O PR referiu as capacidades do Douro, “profundo, majestoso e monumental”, para fazer “um retrato do Portugal que queremos”, num momento em que a tensão política está no auge, mas em que, no costumeiro dizer presidencial, o governo tem oportunidade única para relançar o país, com o muito dinheiro europeu e com um arranjo parlamentar que permite estabilidade.
O discurso gravitou em torno do pedido de ambição nacional, que tem faltado. “Não podemos desistir nunca de criar mais riqueza, mais igualdade, mais coesão, distribuindo essa riqueza com mais justiça”, disse Marcelo Rebelo de Sousa, vincando que  Portugal continua a ser um país com “mais pobreza do que riqueza, mais desigualdade do que igualdade, mais razões para partir, às vezes, do que para ficar”.
Na verdade, depois de sondagem que dá conta da profunda insatisfação que perpassa o país – pela falta de qualidade do serviço público, pela falta de confiança dos cidadãos em muitas das instituições, pela não chegada das vantagens do propalado crescimento económico às carteiras dos cidadãos, pela magreza dos salários e pela excessiva carga fiscal – o Presidente validou e reforçou o descontentamento: “Sejamos honestos para connosco mesmos: assim tem sido, e continua a ser, século após século.”
Fê-lo sem surpresa, para quem esteve atento, pois já tinha dito aos jornalistas que se apercebera de que os Portugueses não querem eleições, neste momento, mas querem a remodelação do governo e que ele não mudou de opinião. Mais uma vez o PR está refém das sondagens e tentado a fazer a avaliação da atividade do governo, substituindo-se ao juízo dos eleitores e britando a regra dos prazos, sem que as instituições estejam a funcionar de modo irregular, embora com problemas como cogumelos, que uma dissolução parlamentar não iria resolver. Quando muito, outros rostos comporiam o cenário parlamentar e governativo      
Em todo o caso, o chefe de Estado procedeu a uma breve revisitação histórica do país e evocou o Estado Novo, a que chamou “aquelas eras, que não distam assim tanto de nós, em que as finanças estavam certas, mas a liberdade, a saúde, a educação, a segurança social, ou não existiam ou eram para um punhado de privilegiados”. E transpôs essa evocação para a atualidade: “Tudo isto foi e, às vezes, ainda é verdade.” O aviso ficou: ter “contas certas” não é tudo, ou não é nada, se não for sentido na vida do dia a dia.

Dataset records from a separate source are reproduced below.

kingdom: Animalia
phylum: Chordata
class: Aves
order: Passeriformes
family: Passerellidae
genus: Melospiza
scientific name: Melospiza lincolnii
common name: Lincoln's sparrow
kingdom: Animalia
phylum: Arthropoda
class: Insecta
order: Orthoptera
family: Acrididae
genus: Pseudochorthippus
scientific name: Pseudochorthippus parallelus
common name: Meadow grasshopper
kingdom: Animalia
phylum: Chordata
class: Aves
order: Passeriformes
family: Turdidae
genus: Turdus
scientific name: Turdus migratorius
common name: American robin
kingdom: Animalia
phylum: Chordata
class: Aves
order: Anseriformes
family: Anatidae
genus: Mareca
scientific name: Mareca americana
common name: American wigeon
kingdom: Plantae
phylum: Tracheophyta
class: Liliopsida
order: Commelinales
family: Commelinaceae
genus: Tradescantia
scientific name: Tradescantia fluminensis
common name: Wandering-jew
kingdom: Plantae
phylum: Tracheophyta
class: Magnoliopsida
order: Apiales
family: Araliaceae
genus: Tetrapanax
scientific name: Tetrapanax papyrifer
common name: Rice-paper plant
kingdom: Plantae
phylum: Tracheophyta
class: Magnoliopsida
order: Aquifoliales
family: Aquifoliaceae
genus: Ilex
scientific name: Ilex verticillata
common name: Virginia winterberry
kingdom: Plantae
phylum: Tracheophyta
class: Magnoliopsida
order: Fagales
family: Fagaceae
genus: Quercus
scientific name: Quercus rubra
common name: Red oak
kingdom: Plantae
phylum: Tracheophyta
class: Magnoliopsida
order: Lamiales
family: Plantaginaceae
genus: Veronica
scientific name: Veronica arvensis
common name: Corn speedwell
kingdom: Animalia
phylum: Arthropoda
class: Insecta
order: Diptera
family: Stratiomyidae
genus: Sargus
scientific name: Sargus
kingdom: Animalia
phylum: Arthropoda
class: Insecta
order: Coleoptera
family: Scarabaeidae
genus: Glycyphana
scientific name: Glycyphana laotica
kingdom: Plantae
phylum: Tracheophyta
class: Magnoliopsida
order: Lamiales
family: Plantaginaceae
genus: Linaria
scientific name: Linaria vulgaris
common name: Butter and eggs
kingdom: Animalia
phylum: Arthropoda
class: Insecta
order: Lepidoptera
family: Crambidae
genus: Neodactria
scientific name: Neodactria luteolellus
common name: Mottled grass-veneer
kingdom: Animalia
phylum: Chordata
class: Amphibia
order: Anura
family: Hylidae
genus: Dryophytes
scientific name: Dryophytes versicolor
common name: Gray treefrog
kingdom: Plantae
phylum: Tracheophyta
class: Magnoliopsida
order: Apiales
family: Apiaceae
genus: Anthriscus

Todavia, é de questionar o Presidente da República se pretende que o governo se desalinhe das normas da União Europeia (UE) ou ignore as leis do mercado, aspetos em que tanto insistia o seu antecessor, ou pensa deixar tais quesitos para um futuro governo, mais alinhado com o neoliberalismo europeu, que pretende menos Estado, mas melhor Estado, o que injete dinheiro público, não sobre os problemas do povo, mas sobre as grandes empresas.   
“De que nos serve termos influência mundial, se, entre portas, sempre tivemos e temos problemas por resolver?” Esta interrogação formulada por um partido de esquerda soaria a demagogia e, num partido de direita, seria a crítica aos atuais “agentes do governo” no exterior. Porém, na voz presidencial, marca a hora de fazer “um futuro diferente e muito melhor do que o presente”.
Concordo que o PR tenha puxado pela autoestima nacional, com referência à Língua Portuguesa, “a quinta mais falada no Mundo, a segunda mais falada no hemisfério sul”, às Forças Armadas – “destacadas em missões de paz” pelo Mundo, “sendo as mais pedidas e louvadas de todas” – e com referência ao “eleito e reeleito por aclamação de quase 200 estados” secretário-geral das Nações Unidas, António Guterres. Todavia, essas prestações na cena internacional nem são incompatíveis com a necessidade de relançar o país, nem devem ser vedadas, por haver deficiências e problemas no país. Louvemos os nacionais que trabalham no exterior e os que pontificam nos areópagos internacionais, mas perguntemo-nos por que motivo deixaram alguns de servir o país, cá dentro.
Não obstante, é de relevar o apelo do Douro que Marcelo deixou ao país e aos poderes: “pegarmos no impossível, tentarmos uma vez, cem vezes, mil vezes, falharmos mais do que acertarmos, termos tantas, mas tantas, tentações de desistirmos, mas não desistirmos, começarmos de novo.”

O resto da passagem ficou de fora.